Thursday, April 16, 2015

2 months

2 months - time has slowed down.  It seems like it has been longer than that.  Being pregnant seems like a fantasy that existed long ago.  It's like a ghost of myself lived in an alternate universe, grew a baby for 40 long weeks, gave birth, then my ghost-self and the baby both disappeared...vanished in thin air. 

Today, on the two-month anniversary of Quinn’s arrival, I think of the life I should be living with her in the real world.  Today, I should be taking Quinn's 2-month photo, and planning how she would be posed.  This would be a photo that marked the quintessential chubby cheeks of a 2 month old.  My favorite, though, would be her soft, chubby upper arms and biceps.  It's funny how counting time is universally a mom thing – it doesn’t matter if your baby is alive or dead.  For most, proud mama's take a picture of their baby with a marker of the baby's age in months.  This is something I shared with other moms during R's first year, and a monthly tradition that I looked forward to.  So in honor of the 2-month photo of Quinn marking everything perfectly chubby, I post this photo instead.  This is how I now count time: instead of marking months of her life, I count months since her death.  
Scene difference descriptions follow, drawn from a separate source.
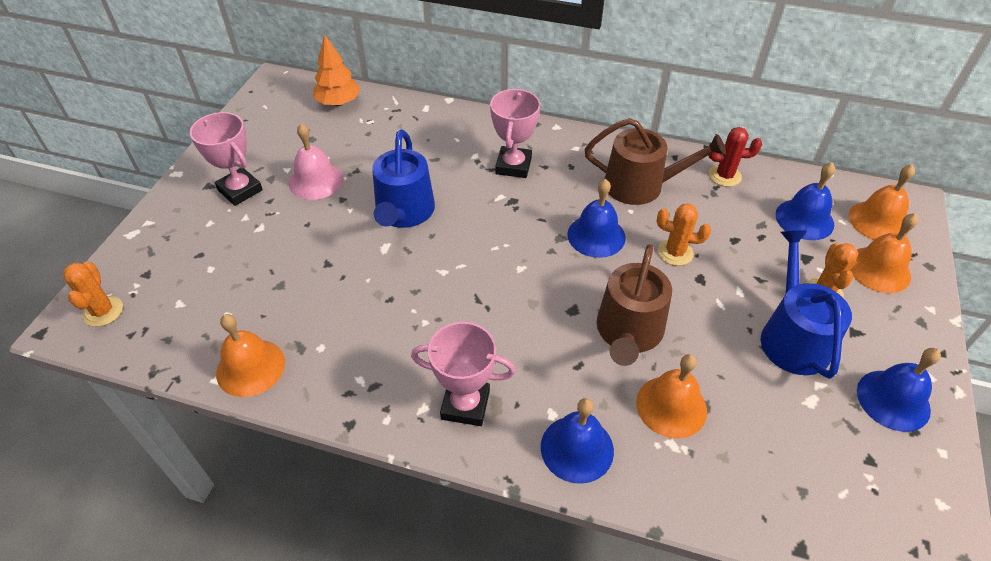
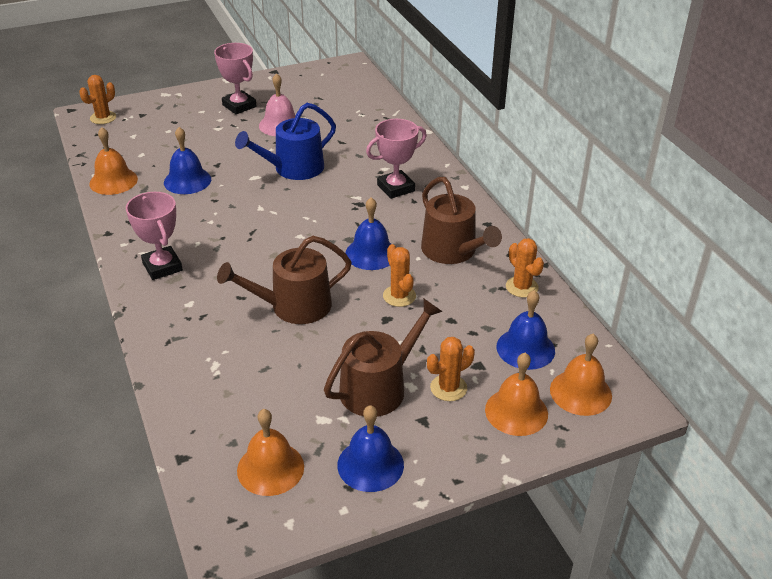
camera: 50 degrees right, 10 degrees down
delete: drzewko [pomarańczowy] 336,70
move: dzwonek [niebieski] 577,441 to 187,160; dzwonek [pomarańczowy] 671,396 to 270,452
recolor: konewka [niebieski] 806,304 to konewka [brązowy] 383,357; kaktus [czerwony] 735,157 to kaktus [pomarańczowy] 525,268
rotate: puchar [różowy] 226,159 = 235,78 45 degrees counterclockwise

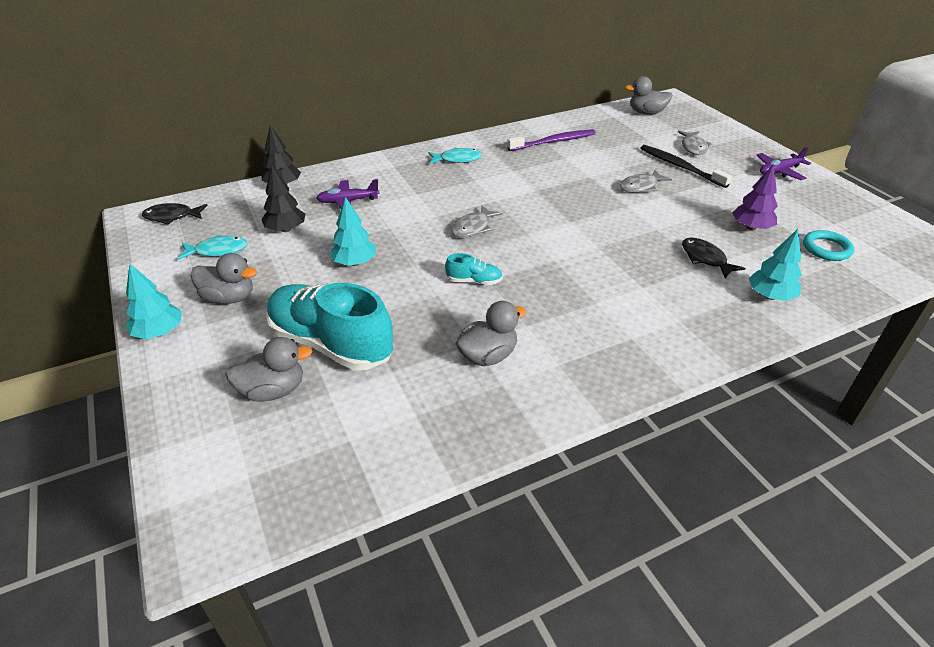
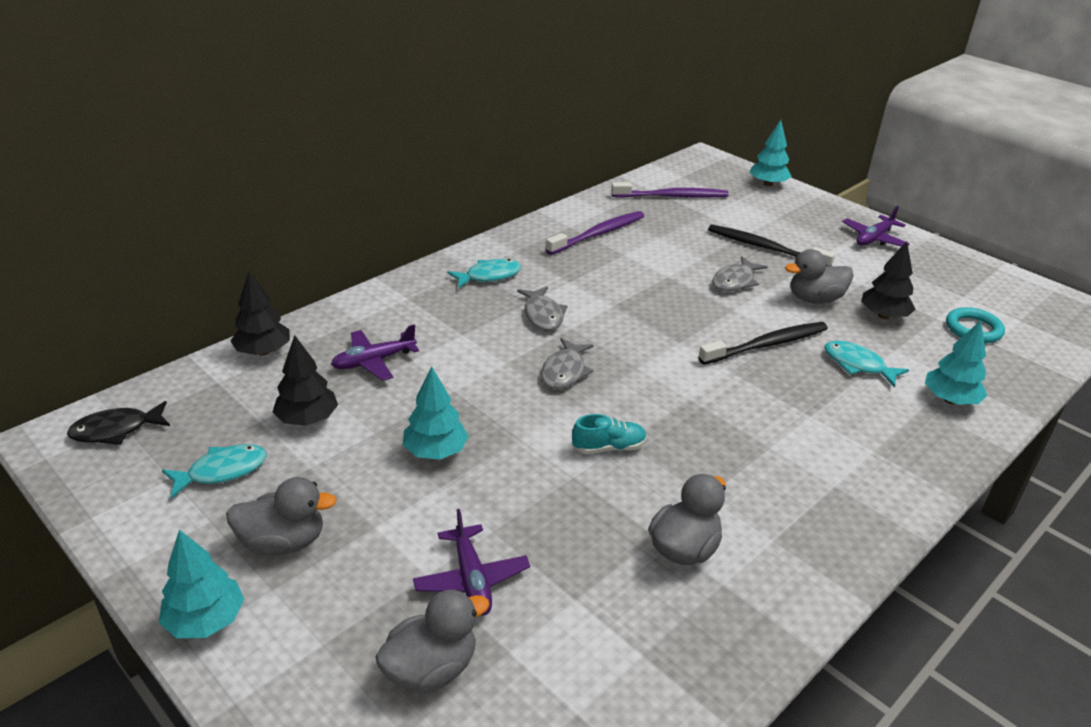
camera: 20 degrees left, 5 degrees down
insert: szczoteczka do zębów [fioletowy] 670,190; szczoteczka do zębów [czarny] 763,343; drzewko [turkusowy] 771,153
move: ryba [szary] 695,143 to 542,309; kaczka [szary] 648,95 to 819,276
replace: but [turkusowy] 329,327 to samolot [fioletowy] 471,562
recolor: ryba [czarny] 714,257 to ryba [turkusowy] 866,364; drzewko [fioletowy] 755,197 to drzewko [czarny] 888,280

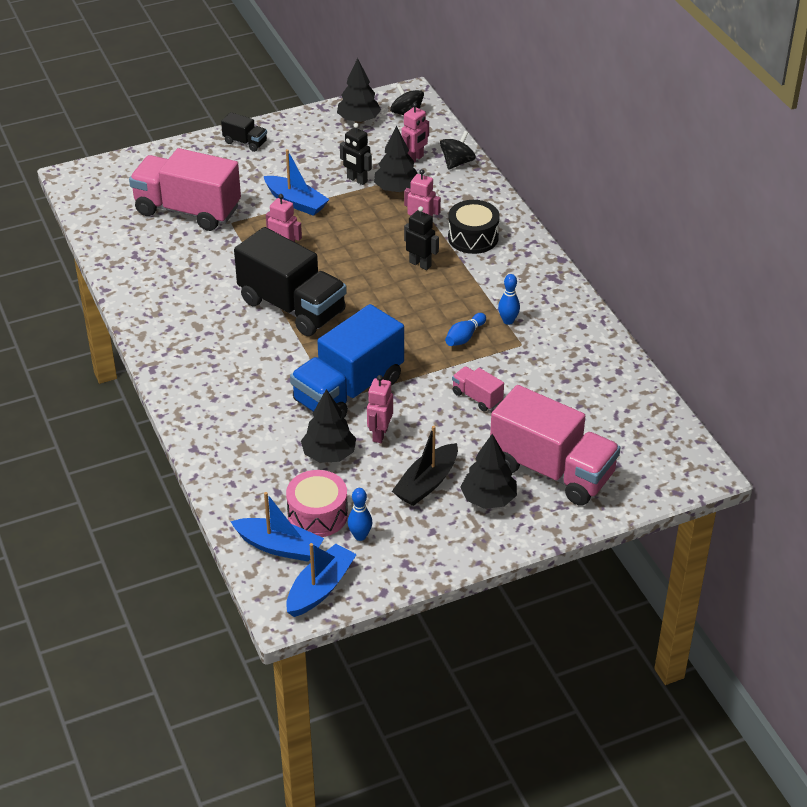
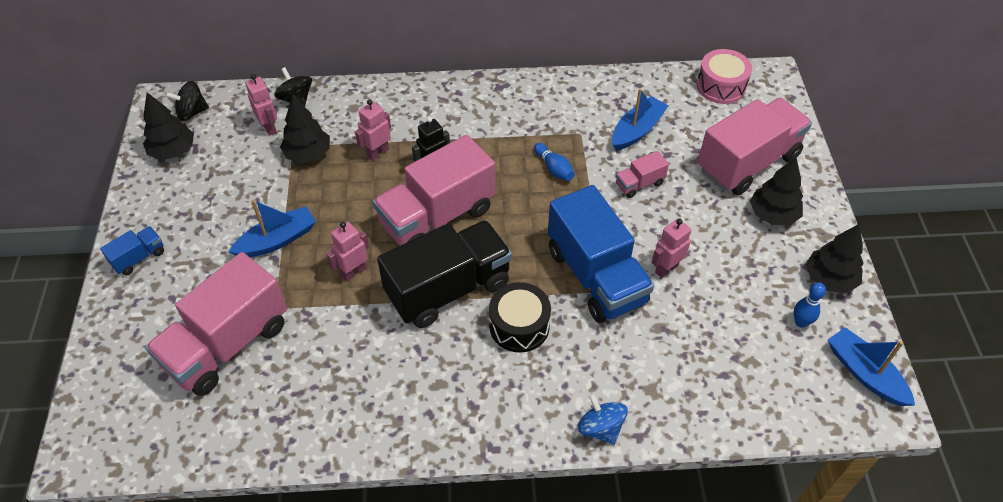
camera: 70 degrees left, 10 degrees up
delete: robot [czarny] 356,154; łódka [czarny] 425,466; kręgiel [niebieski] 509,299
insert: ciężarówka [różowy] 434,190; bączek [niebieski] 603,419
move: bęben [czarny] 474,227 to 520,317; łódka [niebieski] 277,527 to 640,119; bęben [różowy] 317,503 to 724,76; drzewko [czarny] 328,426 to 835,258
recolor: ciężarówka [czarny] 244,132 to ciężarówka [niebieski] 132,250
rotate: robot [różowy] 380,409 = 671,248 105 degrees clockwise

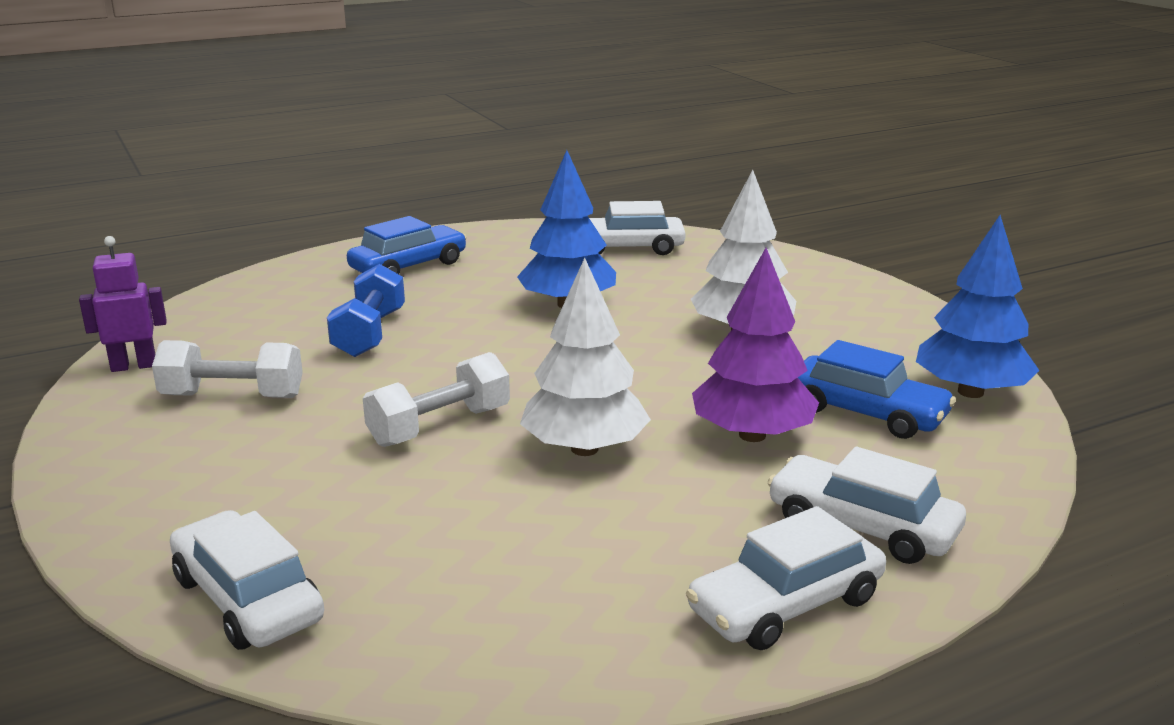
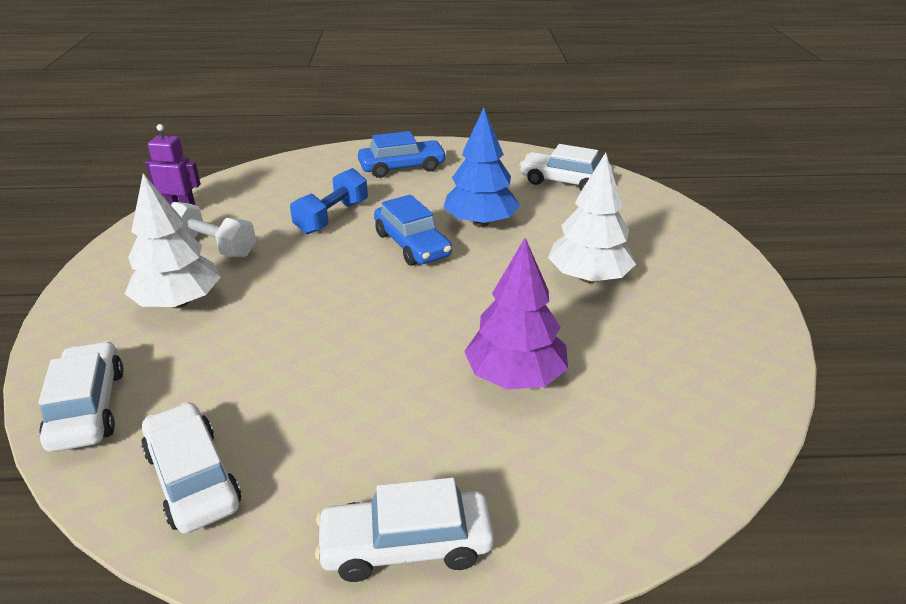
camera: 25 degrees right, 10 degrees up
delete: hantel [biały] 436,399; drzewko [niebieski] 978,306
move: drzewko [biały] 585,357 to 173,240; samochód [biały] 867,505 to 191,468; samochód [niebieski] 877,389 to 413,230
Over the past two months, I find myself wondering what the bigger tragedy is: for Quinn to die in the only world she knew - without touching her mother's skin, without suckling, or without feeling her mother's embrace.  Or, is the greater tragedy to have experienced my warm embrace, to have felt my undying love, to have gazed into my eyes, and then die?  I am so deeply sad for her that she died in the only world she knew, and never got a chance to feel me wrap my heart around her.

This dilemma brings me back to an essay prompt I answered for the GRE's nearly 10 years ago: Is it better to have loved and lost than never to have loved at all?  I wonder what my younger self said as a response.  For me now, I have learned it is better to have loved and lost, which makes Quinn's death unbearable.  Did she know our love?  Did she feel it?  Did she love?  Or did she die never knowing love?  Can you feel love without ever experiencing physical touch?  Can you know love when you live in a world by yourself? 

I think this tugs at the root of my grief.  I loved her so much and I was so ready to celebrate her life.  I had all of this love but never got a chance to show it.  I never knew that she knew how much I loved her.  I wish I had a chance to tell her and show her.  She never got a chance to love me.  She never experienced the blessing of feeling love and loving others...or did she?